(RECORDED INFORMATION):
*** Block opens ***
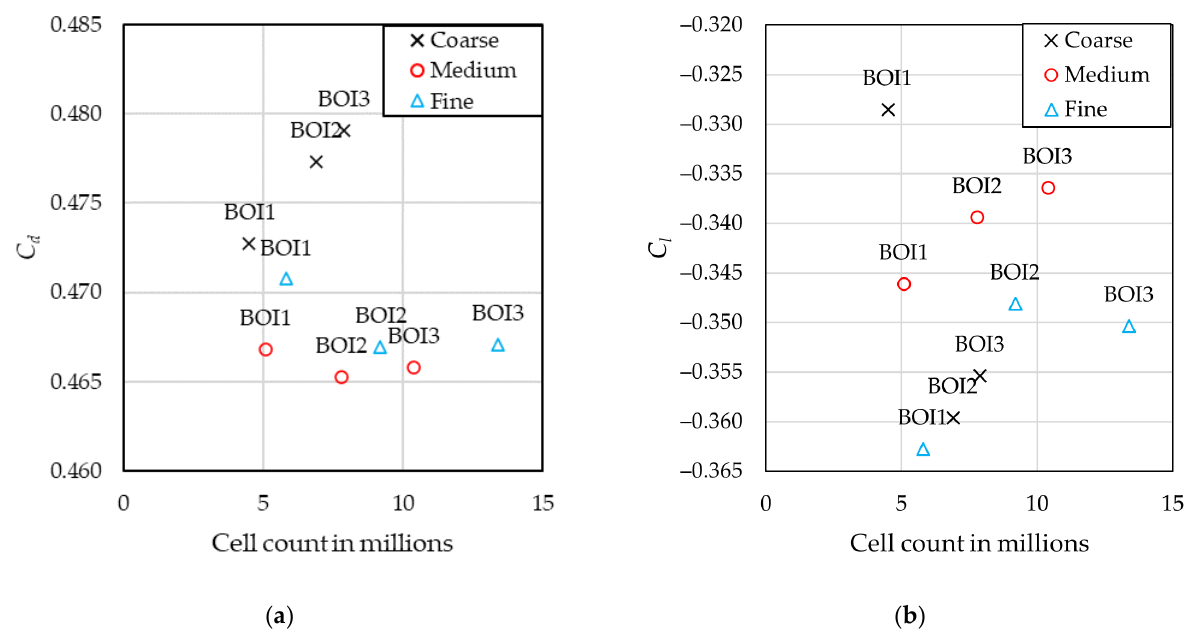
Figure 10. Grid convergence test results: ( a ) drag coefficient; ( b ) lift coefficient. Table 2. Grid convergence test results for medium-sized body of influence (BOI 2).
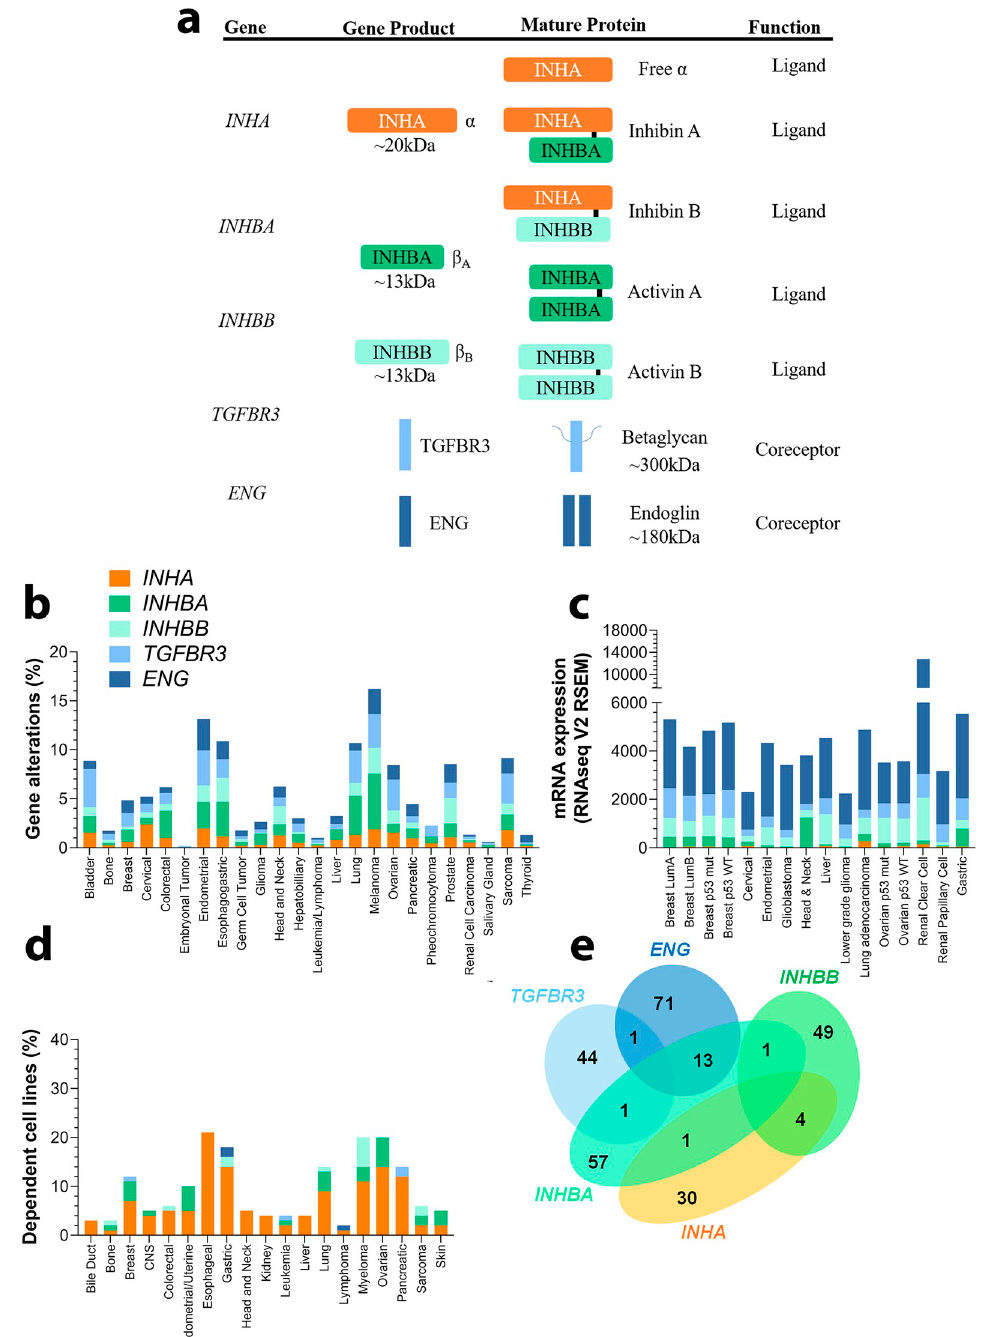
Fig 1. Expression and gene alterations of inhibin and activins. (a) Genes encoding INHA, INHBA, and INHBA produce monomeric α and β subunits. These subunits combine to form either homo or heterodimers representing mature inhibin A, inhibin B, activin A, and activin B. (b) TCGA base analysis of gene alteration frequencies of INHA , INHBA , INHBB , TGBFR3 , and ENG . (c) Analysis of gene expression levels, also from TCGA sets, of the same genes as in (b) in a subset of cancer types and subtypes. Analysis included 16 studies and 6258 samples. (d) DepMap analysis of cell line dependency from indicated cancer types on each of the genes in (b). (e) Venn diagram illustrating the number of common dependent genes for each gene in (b). All numeric data are available in S1 Table. Abbreviations—CNS: Central Nervous System; LumA: Luminal A; LumB: Luminal B; mut: mutated; WT: wild-type.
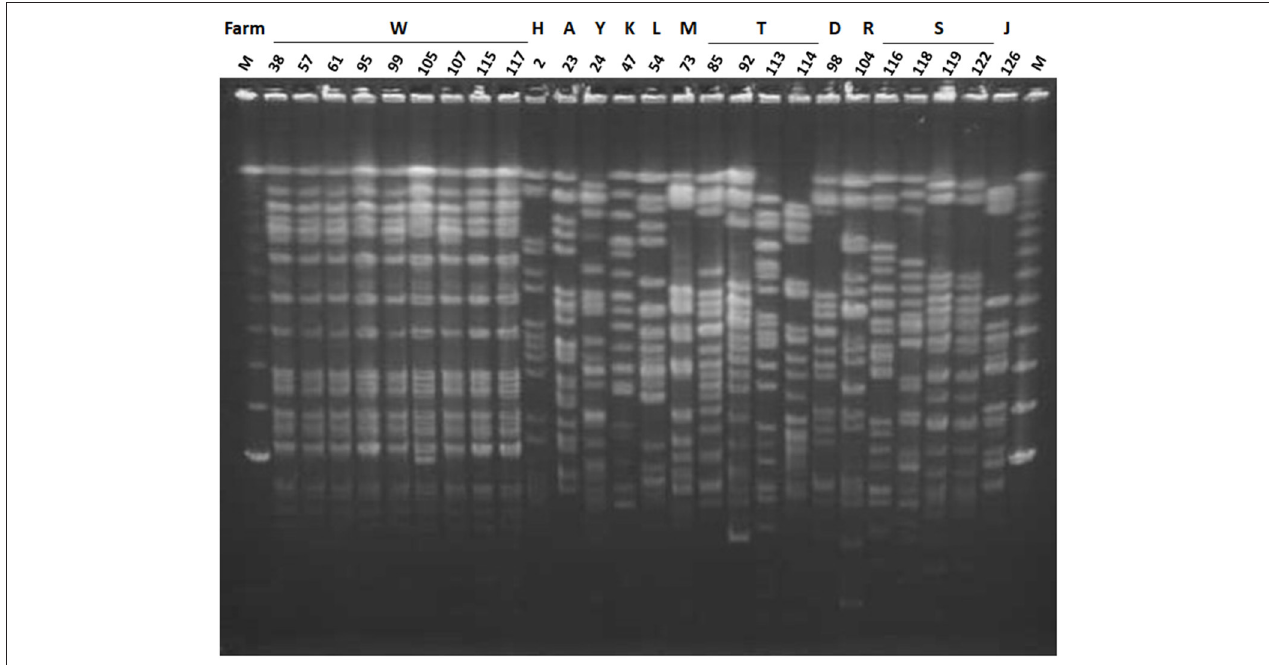
FIGURE 2 | Pulsed-field gel electrophoresis (PFGE) patterns of Xba I-digested genomic DNA of ESBL-producing K. pneumoniae and ESBL-producing K. oxytoca. Lanes: 38, strain Ko38; 57, strain Ko57; 61, strain Ko61; 95, strain Ko95; 99, strain Ko99; 105, strain Ko105; 107, strain Ko107; 115, strain Ko115; 117, strain Ko117; 2, strain Kp2; 23, strain Kp23; 24, strain Kp24; 47, strain Kp47; 54, strain Kp54; 73, strain Kp73; 85, strain Kp85; 92, strain Kp92; 113, strain Kp113; 114, strain Kp114; 98, strain Kp98; 104, strain Kp104; 116, strain Kp116; 118, strain Kp118; 119, strain Kp119; 122, strain Kp122; 126, strain Kp126; M, lambda DNA. Letters above the lanes represent the name of farms from which the strain was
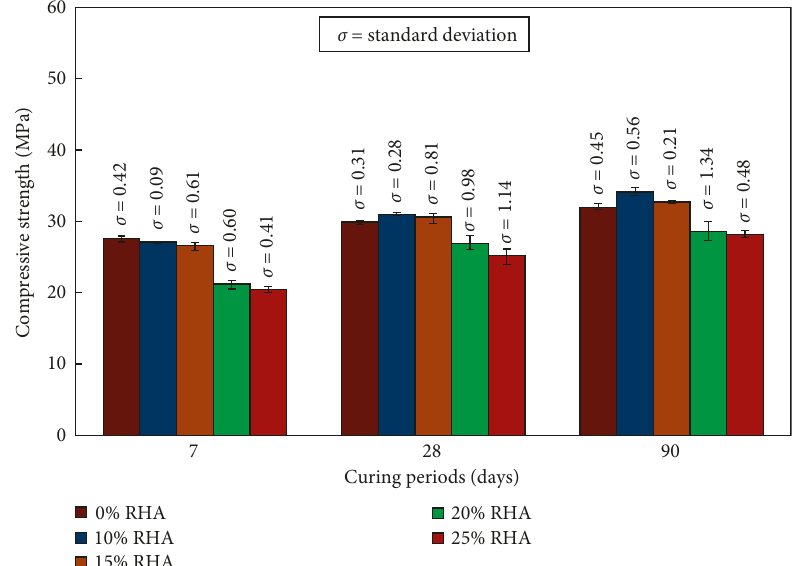
Figure 4: Compressive strength of RBAC after 7, 28, and 90 days of curing.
*** Block closes ***
(PROBLEM TO SOLVE):
An exact copy of the lines above, from the first through the line that holds "FIGURE 2 | Pulsed-field", is what is needed; leave the pictures out.

(TASK RESPONSE):
Figure 10. Grid convergence test results: ( a ) drag coefficient; ( b ) lift coefficient. Table 2. Grid convergence test results for medium-sized body of influence (BOI 2).
Fig 1. Expression and gene alterations of inhibin and activins. (a) Genes encoding INHA, INHBA, and INHBA produce monomeric α and β subunits. These subunits combine to form either homo or heterodimers representing mature inhibin A, inhibin B, activin A, and activin B. (b) TCGA base analysis of gene alteration frequencies of INHA , INHBA , INHBB , TGBFR3 , and ENG . (c) Analysis of gene expression levels, also from TCGA sets, of the same genes as in (b) in a subset of cancer types and subtypes. Analysis included 16 studies and 6258 samples. (d) DepMap analysis of cell line dependency from indicated cancer types on each of the genes in (b). (e) Venn diagram illustrating the number of common dependent genes for each gene in (b). All numeric data are available in S1 Table. Abbreviations—CNS: Central Nervous System; LumA: Luminal A; LumB: Luminal B; mut: mutated; WT: wild-type.
FIGURE 2 | Pulsed-field gel electrophoresis (PFGE) patterns of Xba I-digested genomic DNA of ESBL-producing K. pneumoniae and ESBL-producing K. oxytoca. Lanes: 38, strain Ko38; 57, strain Ko57; 61, strain Ko61; 95, strain Ko95; 99, strain Ko99; 105, strain Ko105; 107, strain Ko107; 115, strain Ko115; 117, strain Ko117; 2, strain Kp2; 23, strain Kp23; 24, strain Kp24; 47, strain Kp47; 54, strain Kp54; 73, strain Kp73; 85, strain Kp85; 92, strain Kp92; 113, strain Kp113; 114, strain Kp114; 98, strain Kp98; 104, strain Kp104; 116, strain Kp116; 118, strain Kp118; 119, strain Kp119; 122, strain Kp122; 126, strain Kp126; M, lambda DNA. Letters above the lanes represent the name of farms from which the strain was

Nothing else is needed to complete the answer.